Two Ukrainian DJs who have spent the last few months playing shows inside bomb shelters will be part of the Europe’s Biggest Dance Show line-up.
The marathon broadcast, involving 11 radio stations across 10 countries, will return to BBC Radio 1 later.
But for Viktoria Polchenko from Ukraine’s Radio Promin, it will mean a little bit more than just a party.
Music has the power to act “like a lifeline that helps us be strong and hold on”, she tells BBC Newsbeat.
It will be the first time the show, which starts in London, will involve Ukraine.
Viktoria, in capital city Kyiv, and her fellow broadcaster DJ Leo Levsky in the city of Lviv, will be representing the country.
At the moment, the pair are split between the two locations because of the war.
DJ Leo says there is “emotional stress” for many Ukrainians with family members fighting on the front line.
But events involving lots of dance music let people “rest and communicate with people”, he says.
As you might expect, the pair say that working during a war is not easy, but it’s something they’ve become accustomed to.
Viktoria describes “doing everything in bomb shelters”, with live shows being recorded there in the event of threats.
And she says the Covid pandemic provided a rehearsal for broadcasting in tough times.
“We worked online, offline and I believe that we have passed this test right now,” she says.
Leo has also played songs from inside bomb shelters, with tunes often starting from someone’s phone.
“Jokes then start coming and everyone gets involved in listening. Sometimes we even sing simultaneously so it kind of helps relieve stress.”
Radio 1’s Danny Howard will kick the show off at 18:00 BST in the UK before handing over to the next country.
“Friday nights and Radio 1 is always a huge party, it signals the start of the weekend,” he says.
“It’s just a huge vibe. Take that and multiply it across an entire continent.”

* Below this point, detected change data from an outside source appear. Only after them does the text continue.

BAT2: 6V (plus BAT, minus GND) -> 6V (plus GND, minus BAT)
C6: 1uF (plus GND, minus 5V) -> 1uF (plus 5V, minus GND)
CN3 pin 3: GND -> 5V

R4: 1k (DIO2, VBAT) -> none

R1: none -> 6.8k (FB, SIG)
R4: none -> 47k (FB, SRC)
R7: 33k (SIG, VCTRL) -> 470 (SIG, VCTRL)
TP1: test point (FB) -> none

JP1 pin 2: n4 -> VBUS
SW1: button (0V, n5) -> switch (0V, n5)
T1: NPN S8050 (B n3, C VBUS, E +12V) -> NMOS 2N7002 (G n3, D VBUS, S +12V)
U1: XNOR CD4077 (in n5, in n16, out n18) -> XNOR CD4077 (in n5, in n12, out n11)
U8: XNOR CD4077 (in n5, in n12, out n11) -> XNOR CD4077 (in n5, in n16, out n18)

For many, the last few years has been tough with the pandemic and cost of living crisis.
But Danny says dance music can often be a way to get into good spirits and bring people together.
“People can turn on the radio for free and get involved in a huge occasion,” he says.
The night will end in Ukraine, a country which has been locked in conflict with Russia since February.
“It’s heartbreaking to see what’s happened. I think it’s quite fitting that we can end such a huge occasion in Kyiv,” Danny says.
“So hopefully, it will put a smile on a few faces [of people listening there], even if it is just for that half an hour.”
Viktoria understands the power of radio and many who will have tuned in to listen once Russia invaded.
“We want to show people that we are with them, we feel them and we support them,” she adds.